On Fri, Sep 8, 2017 at 4:30 AM, Markus Trippelsdorf
<markus@xxxxxxxxxxxxxxx> wrote:
> On 2017.09.08 at 12:39 +0200, Markus Trippelsdorf wrote:
>> On 2017.09.08 at 12:35 +0200, Ingo Molnar wrote:
>> >
>> > * Markus Trippelsdorf <markus@xxxxxxxxxxxxxxx> wrote:
>> >
>> > > On 2017.09.08 at 11:16 +0200, Borislav Petkov wrote:
>> > > > On Fri, Sep 08, 2017 at 10:05:36AM +0200, Borislav Petkov wrote:
>> > > > > On Fri, Sep 08, 2017 at 08:26:44AM +0200, Thomas Gleixner wrote:
>> > > > > > On Fri, 8 Sep 2017, Markus Trippelsdorf wrote:
>> > > > > >
>> > > > > > CC+ Borislav. He might have access to such a beast
>> > > > >
>> > > > > Can I have /proc/cpuinfo and dmesg pls, in order to see whether I have
>> > > > > something similar?
>> > > > >
>> > > > > Private mail's fine too.
>> > > >
>> > > > So I don't have exactly your model - mine is model 2, stepping 3 but I see
>> > > > something strange too, in dmesg:
>> > >
>> > > I'm pretty sure the bug is in the merged 'x86-mm-for-linus' branch:
>> > > Either Andy's "PCID optimized TLB flushing" (would be my guess) or
>> > > 'encrypted memory' support by Tom Lendacky.
>> > >
>> > > (Bisecting is hard, because sometimes I can compile stuff for over 15
>> > > minutes without hitting the bug. At other times the machine locks up
>> > > hard when starting X11 already.)
>> >
>> > Do you have the 72c0098d92ce fix?
>>
>> Yes.
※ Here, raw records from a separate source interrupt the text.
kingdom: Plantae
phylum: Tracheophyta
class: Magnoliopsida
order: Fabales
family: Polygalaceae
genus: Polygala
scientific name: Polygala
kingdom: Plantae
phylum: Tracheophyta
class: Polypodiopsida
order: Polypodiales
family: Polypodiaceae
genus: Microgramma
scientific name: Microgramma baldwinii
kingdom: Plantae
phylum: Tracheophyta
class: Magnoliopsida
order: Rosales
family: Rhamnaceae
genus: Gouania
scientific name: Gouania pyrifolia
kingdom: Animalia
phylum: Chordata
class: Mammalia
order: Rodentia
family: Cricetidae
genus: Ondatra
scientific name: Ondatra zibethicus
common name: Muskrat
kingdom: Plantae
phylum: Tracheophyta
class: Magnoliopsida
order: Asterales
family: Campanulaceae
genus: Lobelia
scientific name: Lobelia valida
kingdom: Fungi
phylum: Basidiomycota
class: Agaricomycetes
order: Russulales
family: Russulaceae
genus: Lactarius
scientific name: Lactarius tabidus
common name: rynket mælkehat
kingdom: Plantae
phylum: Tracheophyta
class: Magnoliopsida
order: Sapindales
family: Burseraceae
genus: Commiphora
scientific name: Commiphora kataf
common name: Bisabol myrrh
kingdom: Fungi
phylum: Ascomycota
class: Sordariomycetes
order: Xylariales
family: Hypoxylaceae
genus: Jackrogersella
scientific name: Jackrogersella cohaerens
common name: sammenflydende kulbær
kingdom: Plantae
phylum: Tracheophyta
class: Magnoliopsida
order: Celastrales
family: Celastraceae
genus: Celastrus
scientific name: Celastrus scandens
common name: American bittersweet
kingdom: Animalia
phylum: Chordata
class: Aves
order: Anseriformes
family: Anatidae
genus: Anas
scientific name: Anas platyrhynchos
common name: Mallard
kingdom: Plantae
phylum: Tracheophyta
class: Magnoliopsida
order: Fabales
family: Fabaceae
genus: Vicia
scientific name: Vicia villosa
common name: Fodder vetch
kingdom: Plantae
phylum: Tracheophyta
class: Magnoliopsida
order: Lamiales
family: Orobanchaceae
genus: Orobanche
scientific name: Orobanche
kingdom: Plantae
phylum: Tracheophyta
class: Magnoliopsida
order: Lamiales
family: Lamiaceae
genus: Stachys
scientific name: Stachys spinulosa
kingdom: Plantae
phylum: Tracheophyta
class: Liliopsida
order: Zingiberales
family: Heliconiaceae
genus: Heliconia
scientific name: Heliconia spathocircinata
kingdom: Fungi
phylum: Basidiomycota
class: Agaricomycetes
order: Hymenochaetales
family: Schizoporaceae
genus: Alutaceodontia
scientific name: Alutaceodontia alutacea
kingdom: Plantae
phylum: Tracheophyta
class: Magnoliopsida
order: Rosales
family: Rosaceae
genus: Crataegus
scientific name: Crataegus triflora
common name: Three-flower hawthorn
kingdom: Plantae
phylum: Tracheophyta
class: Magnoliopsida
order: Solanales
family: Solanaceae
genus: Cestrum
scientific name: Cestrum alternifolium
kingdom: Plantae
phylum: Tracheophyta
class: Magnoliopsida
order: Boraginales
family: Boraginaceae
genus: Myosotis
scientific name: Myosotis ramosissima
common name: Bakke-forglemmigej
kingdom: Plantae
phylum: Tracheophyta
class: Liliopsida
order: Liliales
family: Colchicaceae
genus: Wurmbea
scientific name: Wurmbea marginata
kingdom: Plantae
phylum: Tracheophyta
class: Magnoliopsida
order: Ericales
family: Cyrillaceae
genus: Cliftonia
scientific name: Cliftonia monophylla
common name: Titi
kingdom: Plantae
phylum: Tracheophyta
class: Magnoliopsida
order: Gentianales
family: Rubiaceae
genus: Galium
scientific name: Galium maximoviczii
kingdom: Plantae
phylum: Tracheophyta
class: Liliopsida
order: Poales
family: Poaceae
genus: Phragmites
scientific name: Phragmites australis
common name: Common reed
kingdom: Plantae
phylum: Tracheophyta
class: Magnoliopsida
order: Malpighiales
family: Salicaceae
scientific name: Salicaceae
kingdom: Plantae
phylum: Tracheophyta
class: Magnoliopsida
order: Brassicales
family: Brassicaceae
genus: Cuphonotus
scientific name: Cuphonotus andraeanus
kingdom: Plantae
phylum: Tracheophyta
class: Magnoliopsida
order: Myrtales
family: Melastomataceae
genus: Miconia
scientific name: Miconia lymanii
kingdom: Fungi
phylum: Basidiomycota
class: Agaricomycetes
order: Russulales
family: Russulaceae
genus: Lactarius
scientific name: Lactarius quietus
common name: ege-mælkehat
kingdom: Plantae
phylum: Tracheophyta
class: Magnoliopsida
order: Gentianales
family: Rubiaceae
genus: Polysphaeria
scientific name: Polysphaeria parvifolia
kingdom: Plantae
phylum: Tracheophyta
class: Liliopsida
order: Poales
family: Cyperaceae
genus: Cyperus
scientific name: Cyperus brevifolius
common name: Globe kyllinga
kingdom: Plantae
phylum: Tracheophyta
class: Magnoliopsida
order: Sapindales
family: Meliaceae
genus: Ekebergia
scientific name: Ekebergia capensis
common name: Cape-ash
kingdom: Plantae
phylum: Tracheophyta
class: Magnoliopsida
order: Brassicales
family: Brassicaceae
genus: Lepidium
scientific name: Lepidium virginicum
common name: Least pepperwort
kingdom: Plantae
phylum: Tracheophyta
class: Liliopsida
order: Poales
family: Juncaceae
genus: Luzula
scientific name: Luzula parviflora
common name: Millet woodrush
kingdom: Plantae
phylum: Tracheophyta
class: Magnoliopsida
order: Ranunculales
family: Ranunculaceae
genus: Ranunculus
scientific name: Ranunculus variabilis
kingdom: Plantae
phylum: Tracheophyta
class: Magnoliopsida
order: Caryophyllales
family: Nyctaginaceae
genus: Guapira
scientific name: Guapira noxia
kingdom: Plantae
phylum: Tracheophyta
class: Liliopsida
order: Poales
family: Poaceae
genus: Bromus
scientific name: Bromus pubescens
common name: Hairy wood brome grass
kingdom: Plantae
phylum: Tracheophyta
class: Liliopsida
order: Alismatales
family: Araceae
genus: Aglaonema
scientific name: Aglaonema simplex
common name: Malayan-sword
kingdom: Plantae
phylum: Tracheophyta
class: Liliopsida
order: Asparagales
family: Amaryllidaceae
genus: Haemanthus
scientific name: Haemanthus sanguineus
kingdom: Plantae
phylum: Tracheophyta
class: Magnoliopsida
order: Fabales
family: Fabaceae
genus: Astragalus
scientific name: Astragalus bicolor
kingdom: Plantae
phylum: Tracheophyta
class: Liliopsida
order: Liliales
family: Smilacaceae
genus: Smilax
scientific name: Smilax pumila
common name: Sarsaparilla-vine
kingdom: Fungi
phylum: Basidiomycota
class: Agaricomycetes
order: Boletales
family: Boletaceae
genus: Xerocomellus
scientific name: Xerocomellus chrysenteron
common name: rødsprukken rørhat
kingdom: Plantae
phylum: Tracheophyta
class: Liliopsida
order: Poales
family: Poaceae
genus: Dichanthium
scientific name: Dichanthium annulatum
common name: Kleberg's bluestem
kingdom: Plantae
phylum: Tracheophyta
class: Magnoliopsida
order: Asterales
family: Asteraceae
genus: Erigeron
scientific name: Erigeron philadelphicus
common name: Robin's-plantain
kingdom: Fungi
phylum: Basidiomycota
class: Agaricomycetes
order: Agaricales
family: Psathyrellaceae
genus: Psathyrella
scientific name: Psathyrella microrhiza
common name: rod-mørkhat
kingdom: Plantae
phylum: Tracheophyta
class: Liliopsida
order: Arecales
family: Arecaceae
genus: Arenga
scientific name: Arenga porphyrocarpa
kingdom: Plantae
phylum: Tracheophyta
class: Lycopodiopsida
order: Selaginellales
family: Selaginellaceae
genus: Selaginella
The bug still happens on the current git tree (which has the fix
>> already):
>
> The bug is definitely caused by Andy Lutomirski's PCID optimized TLB
> flushing" patches. Tom is off the hook.

I'm pretty sure it can't be PCID per se, since these CPUs are way too
old and are very unlikely to have PCID.

It could plausibly be the lazy TLB flushing changes.